Hans Kirchner
Physikalisch-technische Bundesanstalt, National Metrology Institute, Braunschweig, GERMANY
Photoemission Orbital Tomography (POT) is an experimental/theoretical approach that utilizes angle-resolved photoemission spectroscopy to obtain electron distribution maps of molecular orbitals in momentum space (k-maps) at constant binding energy. A real-space image reconstruction of these k-maps by a Fourier transformation is possible with the plane wave approximation (PWA) for the final state, which assumes a freely outgoing electron.
POT has been successfully applied to organic molecules and two-dimensional materials, offering applications such as spectral deconvolution, geometric information extraction, and reaction product identification. However, the well-established PWA can be problematic in certain scenarios, including photon energy dependence, circular dichroism, and specific experimental geometries.
Recent developments have addressed these challenges by transitioning from the PWA to an interfering combination of outgoing spherical waves.
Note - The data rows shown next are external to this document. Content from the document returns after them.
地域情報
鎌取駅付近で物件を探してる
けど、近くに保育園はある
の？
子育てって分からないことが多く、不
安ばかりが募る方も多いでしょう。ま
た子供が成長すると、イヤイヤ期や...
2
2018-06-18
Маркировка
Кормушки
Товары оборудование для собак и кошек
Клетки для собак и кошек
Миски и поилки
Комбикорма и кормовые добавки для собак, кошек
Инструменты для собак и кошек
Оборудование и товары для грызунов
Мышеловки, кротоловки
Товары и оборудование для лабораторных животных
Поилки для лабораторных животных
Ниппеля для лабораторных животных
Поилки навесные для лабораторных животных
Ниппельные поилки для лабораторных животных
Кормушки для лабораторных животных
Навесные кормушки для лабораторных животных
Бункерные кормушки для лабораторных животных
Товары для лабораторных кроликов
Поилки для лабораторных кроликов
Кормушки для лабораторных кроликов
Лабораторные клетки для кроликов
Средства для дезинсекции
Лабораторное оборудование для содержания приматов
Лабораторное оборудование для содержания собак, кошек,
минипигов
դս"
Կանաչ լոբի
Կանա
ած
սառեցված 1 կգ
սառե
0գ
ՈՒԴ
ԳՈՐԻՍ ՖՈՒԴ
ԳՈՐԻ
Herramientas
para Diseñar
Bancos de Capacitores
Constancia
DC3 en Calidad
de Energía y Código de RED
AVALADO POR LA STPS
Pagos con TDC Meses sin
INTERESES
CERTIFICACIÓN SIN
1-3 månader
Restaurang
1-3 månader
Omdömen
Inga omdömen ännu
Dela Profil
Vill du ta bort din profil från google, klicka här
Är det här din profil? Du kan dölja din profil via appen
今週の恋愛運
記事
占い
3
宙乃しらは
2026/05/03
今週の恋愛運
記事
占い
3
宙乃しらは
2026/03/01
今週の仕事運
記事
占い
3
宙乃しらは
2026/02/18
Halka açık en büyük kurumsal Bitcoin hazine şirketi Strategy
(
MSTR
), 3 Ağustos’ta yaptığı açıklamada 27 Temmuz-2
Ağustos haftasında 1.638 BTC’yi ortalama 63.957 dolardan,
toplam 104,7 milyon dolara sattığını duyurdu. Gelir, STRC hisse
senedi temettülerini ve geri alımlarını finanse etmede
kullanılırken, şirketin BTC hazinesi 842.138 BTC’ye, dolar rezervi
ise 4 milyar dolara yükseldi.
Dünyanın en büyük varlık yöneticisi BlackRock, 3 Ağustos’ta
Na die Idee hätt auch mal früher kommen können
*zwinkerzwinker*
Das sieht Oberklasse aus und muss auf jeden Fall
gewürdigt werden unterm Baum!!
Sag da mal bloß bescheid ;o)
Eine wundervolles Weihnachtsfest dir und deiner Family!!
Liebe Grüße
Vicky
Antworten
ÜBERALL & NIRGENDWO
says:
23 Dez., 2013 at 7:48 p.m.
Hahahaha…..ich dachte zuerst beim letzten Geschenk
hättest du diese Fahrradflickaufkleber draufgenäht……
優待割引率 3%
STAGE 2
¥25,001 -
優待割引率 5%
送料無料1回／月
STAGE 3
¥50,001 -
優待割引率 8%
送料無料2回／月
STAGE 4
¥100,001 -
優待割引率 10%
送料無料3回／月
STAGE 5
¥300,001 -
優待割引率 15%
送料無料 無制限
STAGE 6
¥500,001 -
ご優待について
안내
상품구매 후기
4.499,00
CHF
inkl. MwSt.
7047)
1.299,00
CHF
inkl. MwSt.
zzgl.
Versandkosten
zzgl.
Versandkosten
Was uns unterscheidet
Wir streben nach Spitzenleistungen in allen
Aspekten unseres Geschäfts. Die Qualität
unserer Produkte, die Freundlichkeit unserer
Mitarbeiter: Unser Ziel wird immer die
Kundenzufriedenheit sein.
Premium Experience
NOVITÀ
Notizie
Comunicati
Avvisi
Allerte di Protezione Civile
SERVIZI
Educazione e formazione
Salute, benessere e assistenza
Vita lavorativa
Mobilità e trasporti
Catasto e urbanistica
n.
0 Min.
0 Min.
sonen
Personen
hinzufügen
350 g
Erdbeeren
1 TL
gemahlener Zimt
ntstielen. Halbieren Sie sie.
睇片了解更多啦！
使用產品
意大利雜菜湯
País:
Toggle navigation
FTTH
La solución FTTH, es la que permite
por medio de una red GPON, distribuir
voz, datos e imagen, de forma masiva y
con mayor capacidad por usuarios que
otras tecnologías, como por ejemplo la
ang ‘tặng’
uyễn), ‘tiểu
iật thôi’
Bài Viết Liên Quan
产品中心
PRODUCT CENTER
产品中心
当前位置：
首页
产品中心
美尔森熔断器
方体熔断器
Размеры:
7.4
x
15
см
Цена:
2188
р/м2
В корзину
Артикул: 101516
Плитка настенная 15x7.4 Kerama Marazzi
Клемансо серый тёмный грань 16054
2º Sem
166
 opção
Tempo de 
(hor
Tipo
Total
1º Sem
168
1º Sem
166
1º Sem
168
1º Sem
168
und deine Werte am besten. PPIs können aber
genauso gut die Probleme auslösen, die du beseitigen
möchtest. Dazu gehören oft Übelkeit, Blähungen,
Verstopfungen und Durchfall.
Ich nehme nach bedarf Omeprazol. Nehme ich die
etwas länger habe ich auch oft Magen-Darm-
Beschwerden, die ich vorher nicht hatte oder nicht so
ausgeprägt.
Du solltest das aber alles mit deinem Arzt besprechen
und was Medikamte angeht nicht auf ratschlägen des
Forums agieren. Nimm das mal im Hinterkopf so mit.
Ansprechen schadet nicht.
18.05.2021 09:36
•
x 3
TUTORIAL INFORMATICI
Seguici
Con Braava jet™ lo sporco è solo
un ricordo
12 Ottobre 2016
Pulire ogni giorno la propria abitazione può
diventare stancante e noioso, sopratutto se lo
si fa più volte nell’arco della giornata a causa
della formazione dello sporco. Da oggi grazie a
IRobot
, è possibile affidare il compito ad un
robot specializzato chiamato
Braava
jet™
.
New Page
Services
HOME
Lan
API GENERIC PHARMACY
Experimental confirmation of these energy-dependent studies required a light source with a well-defined energy resolution and photon flux, provided by the national metrology institute of Germany, the Physikalisch-Technische Bundesanstalt (PTB).
In addition, time-resolved POT has been explored to visualize electron dynamics in molecular orbitals by combining POT, ultrafast photoelectron spectroscopy, and advanced theory.
This talk will summarize these recent advancements in POT, highlighting the potential and limitations of this powerful technique for studying molecular orbitals.